Claude Quétel : « On a toujours peur du grand méchant fou ! »

Déjà codirecteur d'une histoire de la psychiatrie, Claude Quétel publie aujourd'hui une Histoire de la folie (éd. Tallandier). Il y prend le contrepied de Michel Foucault, tout en tirant un bilan extrêmement critique de la psychiatrie.

Pourquoi vous être intéressé à l'histoire de la folie, et non plus seulement de ceux qui prétendent la soigner ?

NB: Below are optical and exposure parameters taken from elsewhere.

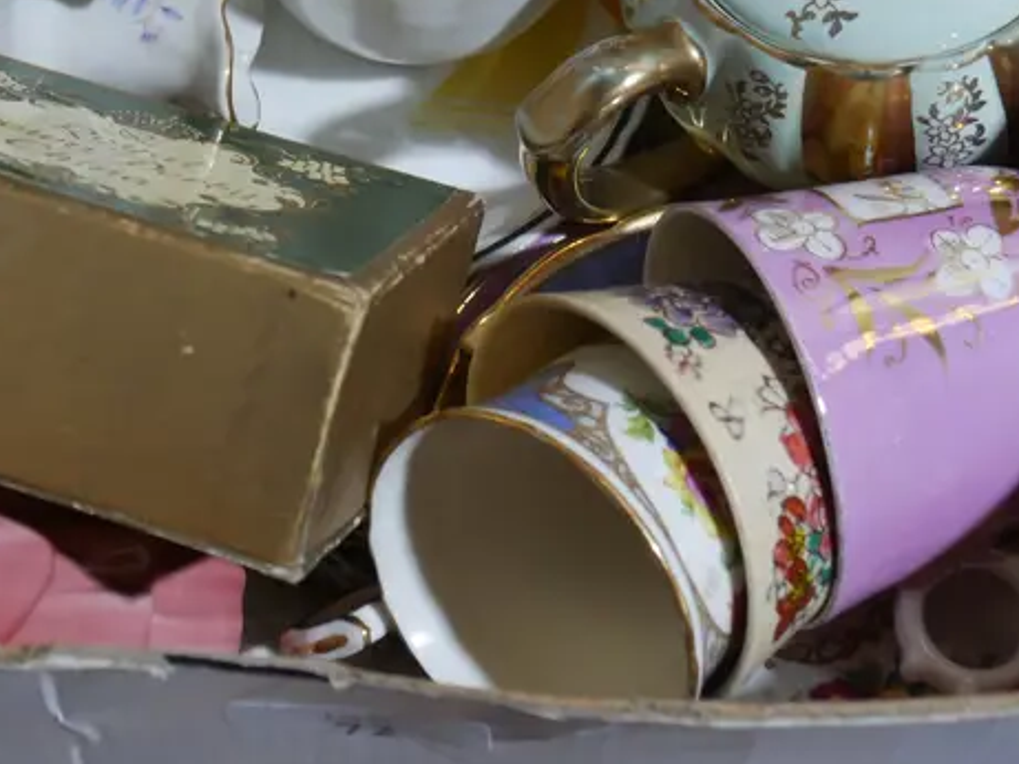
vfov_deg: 13.2
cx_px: 168
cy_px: 76
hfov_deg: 17.5
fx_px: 3268
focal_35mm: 111
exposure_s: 1/60
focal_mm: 25
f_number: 5.3
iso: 800
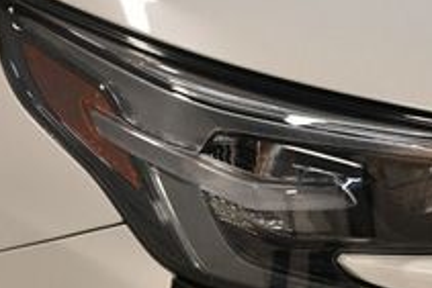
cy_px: 364
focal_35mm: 103
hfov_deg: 19.4
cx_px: 393
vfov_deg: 12.9
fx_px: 1237
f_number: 3.8
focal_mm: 23
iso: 800
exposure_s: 1/125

J'ai commencé ma carrière par l'histoire de l'enfermement. Pour ma thèse, j'ai eu accès aux archives de l'hôpital du Bon Sauveur, de Caen, qui était encore le troisième asile de France au début du XXe siècle. J'ai ainsi consulté les registres médicaux de 19 000 malades, sur lesquels j'ai effectué une recherche novatrice pour l'époque (nous étions à la fin des années 1970), à la fois quantitative et pluridisciplinaire (je travaillais avec des psychiatres). Mon champ d'investigation s'est étendu du seul problème de l'internement à la psychiatrie en général, et sur une longue période afin de mieux apprécier les évolutions significatives. C'est ce travail qui a notamment donné naissance à la publication de la Nouvelle histoire de la psychiatrie (Privat, 1983), que j'ai dirigée avec le Dr Jacques Postel. Après avoir beaucoup publié sur le sujet, j'ai bifurqué pour devenir directeur scientifique du Mémorial de Caen. Pour une histoire de la folie sur la longue durée (« de Ramsès II à mardi en huit », comme disait Pierre Dac), dépassant elle-même l'histoire stricto sensu de la psychiatrie, il me fallait deux ans de rédaction à temps plein. J'ai donc attendu ma retraite, d'autant qu'entre-temps personne d'autre n'avait essayé de dépasser le travail de Michel Foucault, qui occupe tout le paysage...

 

Vous prenez justement vos distances avec ce que vous appelez « l’évangile selon Foucault », en contestant sa thèse du « Grand Renfermement ».


Il est impossible d'écrire une histoire de la folie sans en référer pour ou contre Foucault. Ce serait plus qu'un crime : une faute ! Mais en effet, je ne suis pas du tout d'accord avec lui. Il ne prétendait pas écrire une histoire de la folie, mais mener une réflexion sur l'irruption conceptuelle de la folie lors du soi-disant Grand Renfermement. Or ce dernier n'est aucunement un artefact surgi au détour de 1656, comme il le prétendait. La volonté d'enfermer les mendiants, les errants, est certes un peu plus appuyée sous Louis XIV, mais elle existe de longue date. Elle s’est toujours soldée par un échec, et ce sera encore le cas à l’âge classique. En effet le pouvoir royal essaie, toujours en vain, de lutter contre les innombrables mendiants valides ("mauvais" pauvres, vrais ou faux infirmes, mendiants hypocrites, faux pèlerins de Compostelle, etc.), perçus comme des parasites et des paresseux, insultant la morale chrétienne et menaçant la sécurité de par leur nombre même. Il s’agit de les enfermer pour les obliger à travailler. Dès le règne de François Ier, les enfermements se succèdent ou plutôt les tentatives car les moyens manquent. Au bout d'un certain temps les valides qui ne sont pas encore évadés sont relâchés. Et manque de chance, qu'est-ce qui reste ? Des invalides, des infirmes : aveugles, éclopés de toutes sortes, vénériens, enfants, « vieillards décrépits » comme on dit alors... Parmi eux, on trouve aussi des fous. Mais à la fin de l'Ancien Régime, à la Salpêtrière et à Bicêtre, ces « insensés » représentent au maximum 10 % des enfermés invalides. Cela n'a donc rien à voir avec une visée spécifique de la folie. Ces fous ont émergé d'eux-mêmes. Et comme les fous enfermés coûtent plus cher, puisque leur lit est occupé indéfiniment, le souci du pouvoir dès l'Ancien Régime n'est absolument pas de les attraper, mais de les relâcher ! Tâche très difficile, parce que personne n'en veut. Bien sûr, l'âge classique aime la Raison. Mais le pouvoir se moque complètement de la déraison ! Les demandes d'internement proviennent des familles dans 98 % des cas, et non des autorités en place. Le multiplicateur de l'internement, ce n'est en aucun cas le régime, bien au contraire... Dans l'après Révolution, le problème reste complet. La psychiatrie va naître justement à cause de ce fond résiduel des fous enfermés qui pose un problème d'assistance : il faut attendre que l'horizon politique se calme un peu, ce qui nous mène à 1838 et la loi sur les aliénés.